• _JOBS_
• 1. Say whether each statement below agrees with the forum thread about the 6410 tractor that won't start in the cold, answering yes or no and quoting the deciding words from the thread. (a) The first poster's tractor started after sitting in the heated shop. (b) Leaving the tractor plugged in for three hours got it to start. (c) One reply says glow plugs alone will start the tractor in 0-degree weather.
• 2. In the forum thread about the 6410 tractor that won't start in the cold, how long should the key be pushed in before starting?
• 3. Using the forum thread about the 6410 tractor that won't start in the cold, explain why the key should be pushed in before starting.

------ TEXT BLOCK

# John deere 6410 won't start in the cold



## Cattleman1524

We bought a 6410 and picked it up it started fine even being cold got it home and have some days below freezing and now it won't start left it plugged in for 3 hours still no good drug it in the heated shop left sit for 3 hours fires right up took it back out side with a new battery and now it won't start even with a day above freezing any body else have the same problem the tractor tries to fire but just can't figure itself out


----------



## purdue_boilermaker

I am not sure how typical this is for the 6010 series tractors, but I know that our 6410 needs to be plugged in during freezing weather. We store it in an unheated shed, and once we plug it in for an hour or so, it will start in any weather. Another trick you can use is to push in on the key for 6-8sec before starting - this activates the glow plugs. Glow plugs alone won't get it started in 0deg weather, but definitely help in freezing weather. Hope this helps.


----------



## JMT

Sounds like fuel gelling. Is there a chance it has a summer blend in it?

------------
------ DATASET

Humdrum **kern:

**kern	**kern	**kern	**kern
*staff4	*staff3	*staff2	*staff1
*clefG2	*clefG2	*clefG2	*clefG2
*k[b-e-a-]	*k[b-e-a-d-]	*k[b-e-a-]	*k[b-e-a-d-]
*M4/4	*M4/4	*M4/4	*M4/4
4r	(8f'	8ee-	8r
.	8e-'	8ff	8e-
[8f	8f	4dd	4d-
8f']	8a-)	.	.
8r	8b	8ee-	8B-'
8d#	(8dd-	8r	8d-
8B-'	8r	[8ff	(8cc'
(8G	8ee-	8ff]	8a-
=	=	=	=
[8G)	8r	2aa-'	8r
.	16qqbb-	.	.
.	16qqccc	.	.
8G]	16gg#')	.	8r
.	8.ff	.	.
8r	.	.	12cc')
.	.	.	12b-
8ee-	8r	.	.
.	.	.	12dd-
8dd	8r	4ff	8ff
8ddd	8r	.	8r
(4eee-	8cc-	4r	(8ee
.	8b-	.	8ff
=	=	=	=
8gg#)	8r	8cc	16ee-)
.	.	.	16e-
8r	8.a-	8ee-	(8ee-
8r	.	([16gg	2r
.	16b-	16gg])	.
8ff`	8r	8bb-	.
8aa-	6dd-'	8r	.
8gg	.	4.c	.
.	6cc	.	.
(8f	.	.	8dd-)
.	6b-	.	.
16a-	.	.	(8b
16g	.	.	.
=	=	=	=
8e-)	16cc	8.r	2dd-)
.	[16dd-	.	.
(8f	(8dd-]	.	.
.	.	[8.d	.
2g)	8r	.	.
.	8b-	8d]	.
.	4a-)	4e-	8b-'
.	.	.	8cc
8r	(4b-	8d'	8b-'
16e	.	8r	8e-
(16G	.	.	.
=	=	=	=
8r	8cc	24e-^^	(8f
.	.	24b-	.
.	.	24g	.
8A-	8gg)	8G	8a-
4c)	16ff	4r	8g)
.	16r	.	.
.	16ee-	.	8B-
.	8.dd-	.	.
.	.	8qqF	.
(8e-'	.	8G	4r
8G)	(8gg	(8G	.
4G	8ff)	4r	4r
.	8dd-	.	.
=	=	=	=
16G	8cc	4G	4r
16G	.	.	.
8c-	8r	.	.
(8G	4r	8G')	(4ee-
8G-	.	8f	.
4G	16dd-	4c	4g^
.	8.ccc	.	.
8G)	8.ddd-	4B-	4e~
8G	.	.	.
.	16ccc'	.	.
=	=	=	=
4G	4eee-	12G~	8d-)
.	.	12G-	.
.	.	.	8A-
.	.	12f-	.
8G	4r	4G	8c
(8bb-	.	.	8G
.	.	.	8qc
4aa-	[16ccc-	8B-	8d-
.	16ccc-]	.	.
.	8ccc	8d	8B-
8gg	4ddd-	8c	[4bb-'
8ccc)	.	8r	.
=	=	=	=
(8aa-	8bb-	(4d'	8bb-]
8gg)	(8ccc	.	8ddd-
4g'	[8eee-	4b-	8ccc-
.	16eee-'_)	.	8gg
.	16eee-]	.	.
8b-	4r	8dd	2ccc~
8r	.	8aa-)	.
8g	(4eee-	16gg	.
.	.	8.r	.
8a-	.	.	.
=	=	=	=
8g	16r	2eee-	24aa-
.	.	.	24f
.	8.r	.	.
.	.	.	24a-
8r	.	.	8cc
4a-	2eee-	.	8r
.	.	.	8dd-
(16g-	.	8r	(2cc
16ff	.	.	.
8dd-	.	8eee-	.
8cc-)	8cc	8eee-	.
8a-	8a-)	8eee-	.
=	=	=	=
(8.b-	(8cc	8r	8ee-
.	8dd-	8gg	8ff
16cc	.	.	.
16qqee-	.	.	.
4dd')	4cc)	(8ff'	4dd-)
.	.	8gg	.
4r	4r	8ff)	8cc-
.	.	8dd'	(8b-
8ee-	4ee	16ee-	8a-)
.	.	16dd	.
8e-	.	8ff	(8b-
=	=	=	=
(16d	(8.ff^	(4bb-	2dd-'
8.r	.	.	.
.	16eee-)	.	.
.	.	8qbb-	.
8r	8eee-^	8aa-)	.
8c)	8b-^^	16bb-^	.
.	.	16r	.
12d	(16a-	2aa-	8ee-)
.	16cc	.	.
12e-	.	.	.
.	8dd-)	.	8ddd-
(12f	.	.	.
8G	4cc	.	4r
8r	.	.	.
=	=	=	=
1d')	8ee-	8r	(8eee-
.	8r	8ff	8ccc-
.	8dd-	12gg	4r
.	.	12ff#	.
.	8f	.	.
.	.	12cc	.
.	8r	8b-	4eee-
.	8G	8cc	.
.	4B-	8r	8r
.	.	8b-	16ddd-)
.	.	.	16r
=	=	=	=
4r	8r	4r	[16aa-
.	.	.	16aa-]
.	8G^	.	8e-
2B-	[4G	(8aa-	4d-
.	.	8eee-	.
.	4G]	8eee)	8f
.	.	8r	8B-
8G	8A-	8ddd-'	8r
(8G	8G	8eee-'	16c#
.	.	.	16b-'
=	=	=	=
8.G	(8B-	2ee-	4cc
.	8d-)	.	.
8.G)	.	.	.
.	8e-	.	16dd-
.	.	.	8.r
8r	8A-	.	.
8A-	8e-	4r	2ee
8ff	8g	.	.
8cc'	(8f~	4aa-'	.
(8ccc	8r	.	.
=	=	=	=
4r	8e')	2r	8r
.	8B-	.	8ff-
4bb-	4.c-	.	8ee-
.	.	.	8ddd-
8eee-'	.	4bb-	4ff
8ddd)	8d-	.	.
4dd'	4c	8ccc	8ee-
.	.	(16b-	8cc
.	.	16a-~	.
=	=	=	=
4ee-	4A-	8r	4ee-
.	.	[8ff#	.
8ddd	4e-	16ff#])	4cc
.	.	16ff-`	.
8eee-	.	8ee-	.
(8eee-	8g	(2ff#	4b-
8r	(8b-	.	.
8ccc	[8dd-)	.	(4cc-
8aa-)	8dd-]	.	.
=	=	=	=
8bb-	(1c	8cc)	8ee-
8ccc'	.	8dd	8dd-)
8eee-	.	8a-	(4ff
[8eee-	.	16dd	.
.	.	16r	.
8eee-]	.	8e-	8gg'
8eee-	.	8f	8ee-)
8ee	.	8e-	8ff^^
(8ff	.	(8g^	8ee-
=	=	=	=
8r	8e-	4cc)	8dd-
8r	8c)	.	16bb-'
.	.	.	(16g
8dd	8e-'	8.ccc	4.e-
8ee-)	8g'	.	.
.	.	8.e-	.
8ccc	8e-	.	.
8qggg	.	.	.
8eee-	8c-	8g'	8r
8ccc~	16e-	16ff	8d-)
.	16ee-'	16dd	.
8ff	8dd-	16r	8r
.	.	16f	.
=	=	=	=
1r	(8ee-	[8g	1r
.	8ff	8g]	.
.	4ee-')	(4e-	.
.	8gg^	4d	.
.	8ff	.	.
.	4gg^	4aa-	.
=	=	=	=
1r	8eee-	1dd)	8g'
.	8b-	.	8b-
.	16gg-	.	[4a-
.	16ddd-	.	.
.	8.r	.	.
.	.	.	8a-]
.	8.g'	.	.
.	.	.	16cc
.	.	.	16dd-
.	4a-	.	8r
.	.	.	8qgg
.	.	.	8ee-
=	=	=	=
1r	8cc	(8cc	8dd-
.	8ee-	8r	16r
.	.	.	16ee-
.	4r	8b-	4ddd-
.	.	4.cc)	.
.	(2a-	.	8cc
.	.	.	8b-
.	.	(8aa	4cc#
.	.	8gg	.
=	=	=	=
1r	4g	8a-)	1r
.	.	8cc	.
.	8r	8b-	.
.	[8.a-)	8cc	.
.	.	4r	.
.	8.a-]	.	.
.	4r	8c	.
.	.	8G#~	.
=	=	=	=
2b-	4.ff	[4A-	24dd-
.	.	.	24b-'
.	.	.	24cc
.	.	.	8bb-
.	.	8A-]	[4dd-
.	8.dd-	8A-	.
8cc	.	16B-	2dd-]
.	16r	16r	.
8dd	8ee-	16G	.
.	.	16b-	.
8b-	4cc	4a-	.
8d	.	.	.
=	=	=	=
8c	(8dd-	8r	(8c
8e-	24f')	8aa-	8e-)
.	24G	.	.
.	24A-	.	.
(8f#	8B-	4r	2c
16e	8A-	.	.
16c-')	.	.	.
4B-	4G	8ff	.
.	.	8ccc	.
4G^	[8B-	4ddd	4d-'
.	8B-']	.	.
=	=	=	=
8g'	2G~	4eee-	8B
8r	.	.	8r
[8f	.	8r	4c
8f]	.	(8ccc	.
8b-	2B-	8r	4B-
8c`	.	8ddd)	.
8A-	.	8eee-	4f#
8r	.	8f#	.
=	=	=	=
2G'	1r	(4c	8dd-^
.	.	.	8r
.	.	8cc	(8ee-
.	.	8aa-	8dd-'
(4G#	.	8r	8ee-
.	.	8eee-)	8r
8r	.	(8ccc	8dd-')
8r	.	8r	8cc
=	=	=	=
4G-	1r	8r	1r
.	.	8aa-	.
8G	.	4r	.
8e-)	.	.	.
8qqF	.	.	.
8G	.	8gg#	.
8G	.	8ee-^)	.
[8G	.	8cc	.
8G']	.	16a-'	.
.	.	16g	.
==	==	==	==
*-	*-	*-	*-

------------

• _TASK RESPONSES_
• 1.
(a) Yes: "fires right up"
(b) No: "left it plugged in for 3 hours still no good"
(c) No: "Glow plugs alone won't get it started in 0deg weather"

• 2. For 6 to 8 seconds.

• 3. Pushing in on the key activates the glow plugs. The glow plugs help the tractor start in freezing weather, though they won't start it alone at 0 degrees.